Yolo-V5目标检测项目实战-阿里云开发者社区

引言

本文将一步一步的指导训练 Yolo-v5并进行推断来计算血细胞并定位它们。

我曾试图用 Yolo v3-v4做一个目标检测模型，在显微镜下用血液涂抹的图像上计算红细胞、白细胞和血小板，但是我没有得到我想要的准确度，而且这个模型也没有投入生产。

最近，我偶然看到了来自 Ultralytics 的 Yolo-v5模型的发布，它使用 PyTorch 构建。由于之前的失败，我一开始有点怀疑，但是在阅读了他们 Github repo 中的使用手册后，这次我非常自信，我想试一试。

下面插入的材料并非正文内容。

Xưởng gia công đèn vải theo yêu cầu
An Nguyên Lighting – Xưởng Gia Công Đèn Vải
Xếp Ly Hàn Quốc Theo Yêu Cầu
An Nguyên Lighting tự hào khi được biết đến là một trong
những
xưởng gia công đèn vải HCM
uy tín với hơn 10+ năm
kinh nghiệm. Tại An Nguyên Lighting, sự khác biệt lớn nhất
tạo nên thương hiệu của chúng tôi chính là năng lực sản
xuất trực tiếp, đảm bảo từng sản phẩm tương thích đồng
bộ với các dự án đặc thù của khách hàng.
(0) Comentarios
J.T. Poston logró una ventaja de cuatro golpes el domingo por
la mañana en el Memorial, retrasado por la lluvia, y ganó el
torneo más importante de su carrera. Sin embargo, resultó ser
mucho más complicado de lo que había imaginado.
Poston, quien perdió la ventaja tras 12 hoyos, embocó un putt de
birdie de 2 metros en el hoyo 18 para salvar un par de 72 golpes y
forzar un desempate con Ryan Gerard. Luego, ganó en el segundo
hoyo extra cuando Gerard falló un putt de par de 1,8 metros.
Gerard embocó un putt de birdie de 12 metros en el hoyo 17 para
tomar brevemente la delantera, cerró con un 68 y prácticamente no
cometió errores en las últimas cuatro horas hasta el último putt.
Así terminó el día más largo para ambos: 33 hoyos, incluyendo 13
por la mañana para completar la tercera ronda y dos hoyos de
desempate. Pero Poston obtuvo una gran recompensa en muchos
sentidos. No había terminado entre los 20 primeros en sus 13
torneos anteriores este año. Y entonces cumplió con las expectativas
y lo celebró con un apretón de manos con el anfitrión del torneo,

而且它的效果很神奇，Yolo-v5很容易训练，也很容易推理。

所以这篇文章总结了我在血细胞计数数据集上使用 Yolo-v5模型的实践经验。

Ultralytics 最近推出了 Yolo-v5。目前，Yolo 的前三个版本是由 Joseph Redmon 创造的。但是较新的版本比其他版本有更高的平均精度和更快的推理时间。与此同时，它是在 PyTorch 的基础上构建的，这使得训练和推理过程非常快，结果也非常好。

那么，让我们来分解一下我们训练过程中的步骤。

数据ー预处理(Yolo-v5兼容)
模型ー训练
推理

1. 数据 - 预处理(Yolo-v5兼容)

我使用了 Github 上提供的数据集 BCCD 数据集，这个数据集有血迹模糊的显微镜图像，并且在 XML 文件中提供了相应的边界框标注。

Dataset Structure:
- BCCD
  - Annotations
    - BloodImage_00000.xml
    - BloodImage_00001.xml
    ...
- JpegImages
    - BloodImage_00001.jpg
    - BloodImage_00001.jpg
    ...

示例图像及其标注：

样本输入图像

XML 文件中的标签

将标注映射为图像中的边界框后，将得到如下结果：

但是为了训练 Yolo-v5模型，我们需要组织我们的数据集结构，它需要图像(.jpg/.png，等等)和它以.txt保存的相应标签。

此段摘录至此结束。